Searching for apartments in the LA area – there are 558 listings on zillow in westside LA under 2k$. Many are within blocks of each other, lots are units in the same building. With so much inventory, shouldn’t market forces cause some landlord to lower the rent? Does the economic theory of supply and demand not apply for the housing market?
In: Economics
Ultimately 558 listings in an LA area is a pretty small number of listings considering how large the city is.
A few factors can go in to this.
1) The listings are being taken. You’re just seeing the turnover. Ie apartments are getting rented but then new ones become available. Prices won’t drop in that situation because ultimately people are still taking the rates listed. There will always be some % in turnover.
2) Prices can be “sticky” Ie landlords are reluctant to lower rent even if it means losing money in the short term. They think eh someone will rent it in just another few weeks.
Eventually yes the market catches up, but it can be slow to do so.
“Does the economic theory of supply and demand not apply for the housing market?”
[Not any more.](https://www.propublica.org/article/yieldstar-rent-increase-realpage-rent)
Basically, a lot of modern services can turn a competitive market into a cartel. The software can inform landlords that there are enough potential tenants, all they need to do is hold out.
Some investment companies might accept a vacancy for a while as they can write off the loss at tax time. As long as their portfolio as a whole is making money all is good. I would bet most of the units in the same building are the same investment company, if they lower the rent on one then that might make the higher priced units a harder sell.
LA’s c[urrent vacancy rate for housing is 4.9%](https://www.costar.com/article/1677684742/los-angeles-apartment-vacancy-flatlines-in-late-2023), which is on the low side.

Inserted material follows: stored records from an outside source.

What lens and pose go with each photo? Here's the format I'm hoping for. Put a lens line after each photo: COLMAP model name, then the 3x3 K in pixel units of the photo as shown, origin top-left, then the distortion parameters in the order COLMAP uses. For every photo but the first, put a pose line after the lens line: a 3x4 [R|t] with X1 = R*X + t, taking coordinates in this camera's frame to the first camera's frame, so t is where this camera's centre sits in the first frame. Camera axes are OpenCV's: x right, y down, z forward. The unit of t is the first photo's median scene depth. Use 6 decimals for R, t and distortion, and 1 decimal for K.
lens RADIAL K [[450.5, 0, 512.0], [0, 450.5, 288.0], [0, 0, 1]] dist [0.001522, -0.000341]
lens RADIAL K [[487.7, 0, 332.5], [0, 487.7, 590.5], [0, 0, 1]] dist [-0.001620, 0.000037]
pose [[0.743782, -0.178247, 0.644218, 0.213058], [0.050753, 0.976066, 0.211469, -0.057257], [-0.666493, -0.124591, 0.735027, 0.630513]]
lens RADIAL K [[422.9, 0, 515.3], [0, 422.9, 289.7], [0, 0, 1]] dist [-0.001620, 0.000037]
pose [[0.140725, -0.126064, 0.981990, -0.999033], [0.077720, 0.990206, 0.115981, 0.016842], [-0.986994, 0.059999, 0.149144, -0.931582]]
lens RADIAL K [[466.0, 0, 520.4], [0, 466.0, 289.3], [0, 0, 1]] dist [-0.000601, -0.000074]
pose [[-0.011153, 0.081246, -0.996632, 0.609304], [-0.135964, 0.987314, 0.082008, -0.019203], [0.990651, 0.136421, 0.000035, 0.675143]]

It’s generally considered that 5-8% is the sweet spot for vacancy rates, so as many people as possible are housed, but so that there’s enough slack in the market that people are still able to move.
5% of the total housing stock in LA (1.4 million units) is 70,000. That might sound like a huge number of empty apartments, but in a city the size of LA, it’s really not all. Thousands, perhaps tens of thousands of other people – both in LA and outside – are competing for the same 558 listings you found on Zillow. This is the seemingly paradoxical current state of most larger cities in America – facing high rents fueled by a substantial housing shortage while tens of thousands of units are on the market.
“Shouldn’t competition drive it down?”
It does, to an extent. The Austin, TX area has had one of the biggest decreases in median rent in the nation lately, and coincidentally it also has some of the highest rates of new housing construction in the nation.
With LA specifically though, as others have pointed out, a few hundred units is really nothing in a metro area that large.